--- Extracted entries Enclosed Below ---

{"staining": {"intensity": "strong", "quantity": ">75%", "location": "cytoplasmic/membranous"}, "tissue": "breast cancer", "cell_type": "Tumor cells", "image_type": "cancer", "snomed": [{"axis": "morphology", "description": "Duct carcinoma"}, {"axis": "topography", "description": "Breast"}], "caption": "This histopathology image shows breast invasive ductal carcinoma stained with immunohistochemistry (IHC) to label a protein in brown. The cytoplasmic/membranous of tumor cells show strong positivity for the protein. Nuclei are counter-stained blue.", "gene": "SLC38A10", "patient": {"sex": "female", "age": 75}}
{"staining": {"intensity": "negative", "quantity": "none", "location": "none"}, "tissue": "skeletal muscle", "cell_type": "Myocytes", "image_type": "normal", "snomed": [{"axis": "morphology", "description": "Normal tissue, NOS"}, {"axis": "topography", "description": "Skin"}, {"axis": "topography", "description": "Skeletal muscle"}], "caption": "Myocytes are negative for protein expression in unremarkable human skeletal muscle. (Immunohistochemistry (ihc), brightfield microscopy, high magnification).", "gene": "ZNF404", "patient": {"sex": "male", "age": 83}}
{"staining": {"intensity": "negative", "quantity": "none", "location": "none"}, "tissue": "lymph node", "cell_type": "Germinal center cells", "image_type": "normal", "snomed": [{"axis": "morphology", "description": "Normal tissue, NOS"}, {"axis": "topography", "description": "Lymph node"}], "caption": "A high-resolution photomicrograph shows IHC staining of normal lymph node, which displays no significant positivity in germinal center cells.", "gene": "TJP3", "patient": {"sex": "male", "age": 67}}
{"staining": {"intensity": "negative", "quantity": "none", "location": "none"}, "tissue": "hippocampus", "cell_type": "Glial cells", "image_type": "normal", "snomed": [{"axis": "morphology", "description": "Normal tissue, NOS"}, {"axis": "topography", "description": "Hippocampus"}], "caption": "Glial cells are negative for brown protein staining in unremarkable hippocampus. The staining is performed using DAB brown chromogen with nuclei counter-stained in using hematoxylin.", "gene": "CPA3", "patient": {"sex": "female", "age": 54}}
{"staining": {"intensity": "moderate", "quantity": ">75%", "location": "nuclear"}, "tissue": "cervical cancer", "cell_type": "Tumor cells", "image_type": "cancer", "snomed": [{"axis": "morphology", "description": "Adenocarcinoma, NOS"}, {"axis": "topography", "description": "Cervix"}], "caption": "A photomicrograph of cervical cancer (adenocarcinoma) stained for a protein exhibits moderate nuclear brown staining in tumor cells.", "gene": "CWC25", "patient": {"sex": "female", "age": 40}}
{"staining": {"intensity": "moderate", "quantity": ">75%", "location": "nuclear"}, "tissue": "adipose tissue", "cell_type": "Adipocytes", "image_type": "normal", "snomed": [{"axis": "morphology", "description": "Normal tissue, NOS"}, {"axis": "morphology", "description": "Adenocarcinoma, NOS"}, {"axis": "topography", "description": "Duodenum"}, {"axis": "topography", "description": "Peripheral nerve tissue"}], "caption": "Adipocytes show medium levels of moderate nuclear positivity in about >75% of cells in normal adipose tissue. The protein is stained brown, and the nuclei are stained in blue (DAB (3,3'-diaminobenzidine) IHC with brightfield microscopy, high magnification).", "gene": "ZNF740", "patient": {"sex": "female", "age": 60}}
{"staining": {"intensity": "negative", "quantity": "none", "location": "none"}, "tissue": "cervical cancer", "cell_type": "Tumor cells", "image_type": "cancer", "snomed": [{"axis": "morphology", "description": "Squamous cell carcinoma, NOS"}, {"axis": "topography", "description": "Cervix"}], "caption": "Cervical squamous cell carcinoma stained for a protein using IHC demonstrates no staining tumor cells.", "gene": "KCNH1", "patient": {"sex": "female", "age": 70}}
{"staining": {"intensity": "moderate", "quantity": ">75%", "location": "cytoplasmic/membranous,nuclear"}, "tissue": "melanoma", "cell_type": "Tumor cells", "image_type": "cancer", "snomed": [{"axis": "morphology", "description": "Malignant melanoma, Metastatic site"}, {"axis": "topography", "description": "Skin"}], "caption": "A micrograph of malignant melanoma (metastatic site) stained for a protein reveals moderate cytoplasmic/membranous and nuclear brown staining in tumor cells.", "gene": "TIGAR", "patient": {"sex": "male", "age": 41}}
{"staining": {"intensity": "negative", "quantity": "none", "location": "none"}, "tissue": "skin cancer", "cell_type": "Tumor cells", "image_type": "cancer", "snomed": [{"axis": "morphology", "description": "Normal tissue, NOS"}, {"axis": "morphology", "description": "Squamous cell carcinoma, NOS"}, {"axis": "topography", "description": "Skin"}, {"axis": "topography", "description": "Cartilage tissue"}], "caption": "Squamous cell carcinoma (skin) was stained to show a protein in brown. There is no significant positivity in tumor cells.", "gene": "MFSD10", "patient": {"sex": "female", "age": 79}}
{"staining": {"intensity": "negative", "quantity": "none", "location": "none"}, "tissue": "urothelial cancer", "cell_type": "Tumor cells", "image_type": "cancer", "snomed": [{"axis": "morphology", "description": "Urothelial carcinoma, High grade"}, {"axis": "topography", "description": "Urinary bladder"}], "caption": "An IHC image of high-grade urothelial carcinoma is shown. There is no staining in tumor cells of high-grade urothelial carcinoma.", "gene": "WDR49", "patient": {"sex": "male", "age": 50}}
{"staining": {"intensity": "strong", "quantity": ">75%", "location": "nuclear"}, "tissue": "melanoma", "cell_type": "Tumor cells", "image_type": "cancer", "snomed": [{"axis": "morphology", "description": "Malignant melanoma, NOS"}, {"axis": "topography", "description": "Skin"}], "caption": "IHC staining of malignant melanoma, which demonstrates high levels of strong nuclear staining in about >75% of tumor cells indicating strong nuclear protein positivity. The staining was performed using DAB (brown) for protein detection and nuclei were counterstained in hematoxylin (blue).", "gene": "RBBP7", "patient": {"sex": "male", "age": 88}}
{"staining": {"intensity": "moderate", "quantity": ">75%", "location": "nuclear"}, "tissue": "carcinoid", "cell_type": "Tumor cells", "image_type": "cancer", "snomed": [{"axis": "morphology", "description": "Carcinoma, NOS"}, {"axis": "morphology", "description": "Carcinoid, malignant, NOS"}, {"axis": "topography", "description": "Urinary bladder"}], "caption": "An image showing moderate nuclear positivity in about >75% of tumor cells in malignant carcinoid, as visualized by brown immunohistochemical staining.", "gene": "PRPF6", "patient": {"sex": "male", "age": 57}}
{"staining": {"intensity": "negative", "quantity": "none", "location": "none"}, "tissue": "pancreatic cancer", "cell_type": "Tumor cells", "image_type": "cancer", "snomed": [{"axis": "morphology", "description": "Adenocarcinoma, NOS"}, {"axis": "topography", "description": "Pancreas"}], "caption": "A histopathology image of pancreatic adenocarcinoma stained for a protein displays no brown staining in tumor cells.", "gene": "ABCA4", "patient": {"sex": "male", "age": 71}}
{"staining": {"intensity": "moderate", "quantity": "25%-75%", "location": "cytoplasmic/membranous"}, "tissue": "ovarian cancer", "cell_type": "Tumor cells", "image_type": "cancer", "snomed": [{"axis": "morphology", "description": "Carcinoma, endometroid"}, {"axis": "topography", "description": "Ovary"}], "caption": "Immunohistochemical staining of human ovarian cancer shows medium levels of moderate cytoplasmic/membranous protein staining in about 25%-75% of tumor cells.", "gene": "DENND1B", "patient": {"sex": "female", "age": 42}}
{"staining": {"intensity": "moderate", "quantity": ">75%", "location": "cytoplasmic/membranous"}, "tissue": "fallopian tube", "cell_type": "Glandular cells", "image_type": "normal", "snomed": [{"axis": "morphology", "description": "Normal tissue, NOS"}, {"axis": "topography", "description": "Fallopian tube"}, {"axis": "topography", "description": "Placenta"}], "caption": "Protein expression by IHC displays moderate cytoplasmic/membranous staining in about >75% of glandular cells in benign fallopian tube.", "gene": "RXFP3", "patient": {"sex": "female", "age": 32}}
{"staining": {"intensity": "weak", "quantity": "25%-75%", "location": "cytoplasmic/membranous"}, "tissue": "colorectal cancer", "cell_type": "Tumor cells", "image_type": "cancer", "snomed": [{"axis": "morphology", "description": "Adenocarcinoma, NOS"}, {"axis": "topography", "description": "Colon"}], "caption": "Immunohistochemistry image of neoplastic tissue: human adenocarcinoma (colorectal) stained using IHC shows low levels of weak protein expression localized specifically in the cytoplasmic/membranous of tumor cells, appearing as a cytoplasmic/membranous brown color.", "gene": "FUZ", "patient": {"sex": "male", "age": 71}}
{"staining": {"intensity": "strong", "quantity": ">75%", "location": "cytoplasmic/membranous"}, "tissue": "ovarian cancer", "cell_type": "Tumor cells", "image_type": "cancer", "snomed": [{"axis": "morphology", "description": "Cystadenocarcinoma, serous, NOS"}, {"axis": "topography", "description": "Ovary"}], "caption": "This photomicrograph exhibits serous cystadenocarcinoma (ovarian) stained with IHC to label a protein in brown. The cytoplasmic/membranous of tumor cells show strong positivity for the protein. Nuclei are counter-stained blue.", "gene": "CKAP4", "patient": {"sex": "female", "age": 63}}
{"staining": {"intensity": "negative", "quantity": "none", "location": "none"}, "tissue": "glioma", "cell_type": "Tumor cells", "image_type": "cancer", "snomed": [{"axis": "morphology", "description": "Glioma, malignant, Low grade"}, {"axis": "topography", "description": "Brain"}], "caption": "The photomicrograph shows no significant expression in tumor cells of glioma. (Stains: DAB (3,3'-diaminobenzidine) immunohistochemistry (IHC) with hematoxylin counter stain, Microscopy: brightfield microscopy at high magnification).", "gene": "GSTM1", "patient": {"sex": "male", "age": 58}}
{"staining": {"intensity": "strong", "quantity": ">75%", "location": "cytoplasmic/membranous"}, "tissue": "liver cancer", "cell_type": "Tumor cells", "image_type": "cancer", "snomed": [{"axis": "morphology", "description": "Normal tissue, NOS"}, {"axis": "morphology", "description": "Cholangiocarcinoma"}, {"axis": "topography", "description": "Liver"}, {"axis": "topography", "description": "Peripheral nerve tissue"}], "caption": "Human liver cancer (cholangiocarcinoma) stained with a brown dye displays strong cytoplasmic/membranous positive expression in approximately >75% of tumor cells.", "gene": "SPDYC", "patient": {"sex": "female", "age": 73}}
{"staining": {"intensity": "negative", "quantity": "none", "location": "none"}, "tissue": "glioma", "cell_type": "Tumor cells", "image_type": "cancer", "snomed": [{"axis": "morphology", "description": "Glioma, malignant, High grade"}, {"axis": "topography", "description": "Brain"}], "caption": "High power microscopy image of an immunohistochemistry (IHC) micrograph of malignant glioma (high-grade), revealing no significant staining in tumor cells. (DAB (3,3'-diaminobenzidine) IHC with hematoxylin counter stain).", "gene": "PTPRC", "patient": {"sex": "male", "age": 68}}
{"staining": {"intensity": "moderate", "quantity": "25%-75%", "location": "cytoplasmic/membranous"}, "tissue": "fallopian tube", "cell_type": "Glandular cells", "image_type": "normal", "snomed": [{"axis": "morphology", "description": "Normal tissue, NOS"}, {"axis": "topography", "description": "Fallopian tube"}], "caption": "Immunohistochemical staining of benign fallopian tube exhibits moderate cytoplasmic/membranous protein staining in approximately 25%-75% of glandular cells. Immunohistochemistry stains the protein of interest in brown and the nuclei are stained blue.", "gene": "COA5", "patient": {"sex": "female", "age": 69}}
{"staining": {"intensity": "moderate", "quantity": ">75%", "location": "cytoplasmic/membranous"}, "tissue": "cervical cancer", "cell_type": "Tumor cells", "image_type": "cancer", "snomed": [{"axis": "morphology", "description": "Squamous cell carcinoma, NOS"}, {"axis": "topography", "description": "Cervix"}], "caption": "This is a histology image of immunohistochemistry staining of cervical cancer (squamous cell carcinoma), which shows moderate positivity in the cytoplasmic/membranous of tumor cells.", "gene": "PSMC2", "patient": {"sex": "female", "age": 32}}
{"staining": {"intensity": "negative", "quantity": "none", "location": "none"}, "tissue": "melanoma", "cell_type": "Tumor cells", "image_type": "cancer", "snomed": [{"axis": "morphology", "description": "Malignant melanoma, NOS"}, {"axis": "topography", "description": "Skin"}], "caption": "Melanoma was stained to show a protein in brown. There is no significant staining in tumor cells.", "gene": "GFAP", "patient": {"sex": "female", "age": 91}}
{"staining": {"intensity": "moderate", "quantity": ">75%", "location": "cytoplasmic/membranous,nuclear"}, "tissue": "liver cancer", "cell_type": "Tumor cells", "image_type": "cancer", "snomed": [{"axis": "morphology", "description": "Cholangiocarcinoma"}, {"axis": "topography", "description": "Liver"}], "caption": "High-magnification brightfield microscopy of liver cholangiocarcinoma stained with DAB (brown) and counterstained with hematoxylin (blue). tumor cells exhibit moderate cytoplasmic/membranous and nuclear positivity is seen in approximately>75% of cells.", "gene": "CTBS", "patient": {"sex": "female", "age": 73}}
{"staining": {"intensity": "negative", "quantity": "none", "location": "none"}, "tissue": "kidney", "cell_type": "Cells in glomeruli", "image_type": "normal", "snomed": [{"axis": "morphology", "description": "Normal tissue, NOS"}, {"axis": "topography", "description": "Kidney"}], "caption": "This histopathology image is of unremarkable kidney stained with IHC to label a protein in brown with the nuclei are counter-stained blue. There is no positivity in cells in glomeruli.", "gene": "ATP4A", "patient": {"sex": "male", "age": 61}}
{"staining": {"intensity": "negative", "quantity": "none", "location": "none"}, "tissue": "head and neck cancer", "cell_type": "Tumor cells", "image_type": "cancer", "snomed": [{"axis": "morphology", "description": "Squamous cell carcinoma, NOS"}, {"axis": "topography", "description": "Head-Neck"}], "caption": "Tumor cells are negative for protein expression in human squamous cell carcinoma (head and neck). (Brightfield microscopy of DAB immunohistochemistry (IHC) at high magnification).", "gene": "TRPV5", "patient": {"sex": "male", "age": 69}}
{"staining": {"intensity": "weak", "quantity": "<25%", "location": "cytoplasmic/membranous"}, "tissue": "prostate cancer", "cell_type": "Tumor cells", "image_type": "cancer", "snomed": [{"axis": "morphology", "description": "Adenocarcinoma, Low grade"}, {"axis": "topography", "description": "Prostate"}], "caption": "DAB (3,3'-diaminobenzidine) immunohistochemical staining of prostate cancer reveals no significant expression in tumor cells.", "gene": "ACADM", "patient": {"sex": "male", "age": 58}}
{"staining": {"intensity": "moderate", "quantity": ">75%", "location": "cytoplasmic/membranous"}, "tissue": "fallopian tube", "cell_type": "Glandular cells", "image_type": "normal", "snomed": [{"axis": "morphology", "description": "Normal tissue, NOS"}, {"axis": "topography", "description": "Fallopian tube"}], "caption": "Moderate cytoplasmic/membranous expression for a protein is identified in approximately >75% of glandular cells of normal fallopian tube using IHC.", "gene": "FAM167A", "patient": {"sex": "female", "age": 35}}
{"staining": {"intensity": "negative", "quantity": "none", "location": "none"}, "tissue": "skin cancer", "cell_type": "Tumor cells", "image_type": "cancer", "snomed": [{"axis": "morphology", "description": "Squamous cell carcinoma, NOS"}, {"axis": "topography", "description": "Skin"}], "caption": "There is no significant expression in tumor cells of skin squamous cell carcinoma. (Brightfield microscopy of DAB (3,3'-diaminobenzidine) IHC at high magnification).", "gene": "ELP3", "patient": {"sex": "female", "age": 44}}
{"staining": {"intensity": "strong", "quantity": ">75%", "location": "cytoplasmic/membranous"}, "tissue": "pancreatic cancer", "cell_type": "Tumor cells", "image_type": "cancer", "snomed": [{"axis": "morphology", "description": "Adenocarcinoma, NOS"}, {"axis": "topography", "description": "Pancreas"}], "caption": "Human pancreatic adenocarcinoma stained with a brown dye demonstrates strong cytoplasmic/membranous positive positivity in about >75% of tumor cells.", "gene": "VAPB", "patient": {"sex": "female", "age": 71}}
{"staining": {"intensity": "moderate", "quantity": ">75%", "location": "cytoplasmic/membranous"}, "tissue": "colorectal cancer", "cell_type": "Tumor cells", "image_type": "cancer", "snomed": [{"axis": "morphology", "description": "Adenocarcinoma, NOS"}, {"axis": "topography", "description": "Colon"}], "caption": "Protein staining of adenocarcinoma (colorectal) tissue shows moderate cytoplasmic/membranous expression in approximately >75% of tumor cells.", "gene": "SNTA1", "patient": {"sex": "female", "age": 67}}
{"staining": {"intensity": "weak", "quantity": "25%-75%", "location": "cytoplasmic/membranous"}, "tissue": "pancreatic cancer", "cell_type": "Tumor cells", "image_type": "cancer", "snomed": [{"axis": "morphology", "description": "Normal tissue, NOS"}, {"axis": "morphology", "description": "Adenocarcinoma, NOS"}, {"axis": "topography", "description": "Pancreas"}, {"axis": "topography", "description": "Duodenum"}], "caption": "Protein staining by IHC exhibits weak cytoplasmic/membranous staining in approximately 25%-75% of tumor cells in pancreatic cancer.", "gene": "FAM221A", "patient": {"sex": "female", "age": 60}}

--- End of Enclosed Extracted entries ---

- Task details -
Looking at the entries above, can you reproduce exactly the lines from the one that holds "cell carcinoma stained" through the one that holds "cell carcinoma (skin)", and only those?

- Expected output -
{"staining": {"intensity": "negative", "quantity": "none", "location": "none"}, "tissue": "cervical cancer", "cell_type": "Tumor cells", "image_type": "cancer", "snomed": [{"axis": "morphology", "description": "Squamous cell carcinoma, NOS"}, {"axis": "topography", "description": "Cervix"}], "caption": "Cervical squamous cell carcinoma stained for a protein using IHC demonstrates no staining tumor cells.", "gene": "KCNH1", "patient": {"sex": "female", "age": 70}}
{"staining": {"intensity": "moderate", "quantity": ">75%", "location": "cytoplasmic/membranous,nuclear"}, "tissue": "melanoma", "cell_type": "Tumor cells", "image_type": "cancer", "snomed": [{"axis": "morphology", "description": "Malignant melanoma, Metastatic site"}, {"axis": "topography", "description": "Skin"}], "caption": "A micrograph of malignant melanoma (metastatic site) stained for a protein reveals moderate cytoplasmic/membranous and nuclear brown staining in tumor cells.", "gene": "TIGAR", "patient": {"sex": "male", "age": 41}}
{"staining": {"intensity": "negative", "quantity": "none", "location": "none"}, "tissue": "skin cancer", "cell_type": "Tumor cells", "image_type": "cancer", "snomed": [{"axis": "morphology", "description": "Normal tissue, NOS"}, {"axis": "morphology", "description": "Squamous cell carcinoma, NOS"}, {"axis": "topography", "description": "Skin"}, {"axis": "topography", "description": "Cartilage tissue"}], "caption": "Squamous cell carcinoma (skin) was stained to show a protein in brown. There is no significant positivity in tumor cells.", "gene": "MFSD10", "patient": {"sex": "female", "age": 79}}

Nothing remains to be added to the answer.